There were two outstanding exhibitions this year. Though AB was unfortunately unable to be present, he supervised and arranged them.
On 17 February, “Origine et destination, Alighiero e Boetti – Martin Hübler” opened at the Palais des Beaux-Arts in Brussels, curated by Marianne van Leeuw and Annas Pontégnie. The exhibition, a dialog between two founders of international conceptual art, included an interactive work involving the public, using a mechanism for the selection of photocopied images that recalled Boetti’s practice with his “red books.” The artist was unable to attend the event.
In spring Caterina Boetti traveled to Peshawar to collect the large Mappa with the Russian flag corrected after the fall of the Berlin wall.
On 24 April 1994, AB died in his home on Via del Teatro Pace in Rome.
On 5 May, the Lavoro postale moved from Grenoble to the Musée de la Poste in Paris, with the presentation of the second catalog edited by Angela Vettese.
On 7 August, in Los Angeles, the MOCA Museum repeated the installation of fifty khilim in “Alternating from 1 to 100 and vice versa,” curated by Alma Ruiz and Thierry Ollat (a collaborator of Adelina von Furstenberg). The exhibition then moved to the P.S.1 in New York, where it opened on 9 October.
In New York the autumn was transformed suddenly into a posthumous celebration of AB’s work, presented simultaneously at four exhibitions inaugurated between 4 and 9 October: not only in “Worlds Envisioned,” the joint exhibition with the other “Magicien de la Terre,” Frédéric Bruly-Bouabré, at the DIA Foundation and the solo exhibition at the P.S.1 Museum on Long Island, but also at two prestigious group exhibitions: “Mapping” at the MoMA and “The Italian Metamorphosis” at the Solomon Guggenheim Museum.
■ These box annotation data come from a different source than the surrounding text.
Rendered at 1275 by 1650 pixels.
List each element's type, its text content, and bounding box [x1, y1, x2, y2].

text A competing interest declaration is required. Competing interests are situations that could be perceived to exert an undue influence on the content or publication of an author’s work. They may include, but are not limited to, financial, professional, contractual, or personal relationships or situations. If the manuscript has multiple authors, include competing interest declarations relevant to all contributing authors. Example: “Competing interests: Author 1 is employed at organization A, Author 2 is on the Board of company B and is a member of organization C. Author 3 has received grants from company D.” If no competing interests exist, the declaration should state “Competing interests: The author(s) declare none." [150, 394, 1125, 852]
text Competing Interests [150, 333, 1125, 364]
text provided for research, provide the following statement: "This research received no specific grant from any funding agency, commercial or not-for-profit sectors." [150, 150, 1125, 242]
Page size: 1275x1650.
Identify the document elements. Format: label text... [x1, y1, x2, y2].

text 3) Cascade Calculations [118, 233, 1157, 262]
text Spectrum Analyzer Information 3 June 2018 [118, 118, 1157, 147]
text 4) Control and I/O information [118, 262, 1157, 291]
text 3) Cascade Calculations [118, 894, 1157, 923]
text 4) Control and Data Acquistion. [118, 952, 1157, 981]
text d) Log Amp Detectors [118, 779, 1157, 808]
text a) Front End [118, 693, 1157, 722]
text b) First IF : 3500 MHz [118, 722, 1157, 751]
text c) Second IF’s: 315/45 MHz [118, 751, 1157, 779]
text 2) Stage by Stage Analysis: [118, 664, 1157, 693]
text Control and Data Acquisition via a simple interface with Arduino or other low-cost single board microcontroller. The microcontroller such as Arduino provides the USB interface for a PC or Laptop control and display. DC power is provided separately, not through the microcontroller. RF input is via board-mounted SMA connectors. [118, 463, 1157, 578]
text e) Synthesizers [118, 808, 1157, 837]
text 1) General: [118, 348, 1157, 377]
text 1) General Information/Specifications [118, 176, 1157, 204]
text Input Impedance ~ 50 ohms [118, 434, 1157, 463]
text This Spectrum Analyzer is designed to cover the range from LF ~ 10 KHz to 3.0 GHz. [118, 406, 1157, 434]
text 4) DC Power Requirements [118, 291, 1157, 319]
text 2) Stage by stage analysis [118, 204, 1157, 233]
In the catalog of “Worlds Envisioned,” among the twelve artists involved, his son Matteo wrote: “A few days before moving to Paradise, Alighiero told me yet again how happy he was to be having this exhibition with Bruly, his African brother… He was fascinated by the comparison with him, so distant geographically, so unique in his relationship with the sacred, with the mystery. Here they were today, more different than even from each other, the black medicine man, alive, and the white medicine man, that shaman-showman, now probably above the Afghan lakes in the country he so much loved. But they had in common a special respect for invention and intelligence, the same generosity in the speech, in action, in revealing beauty and its mechanisms.”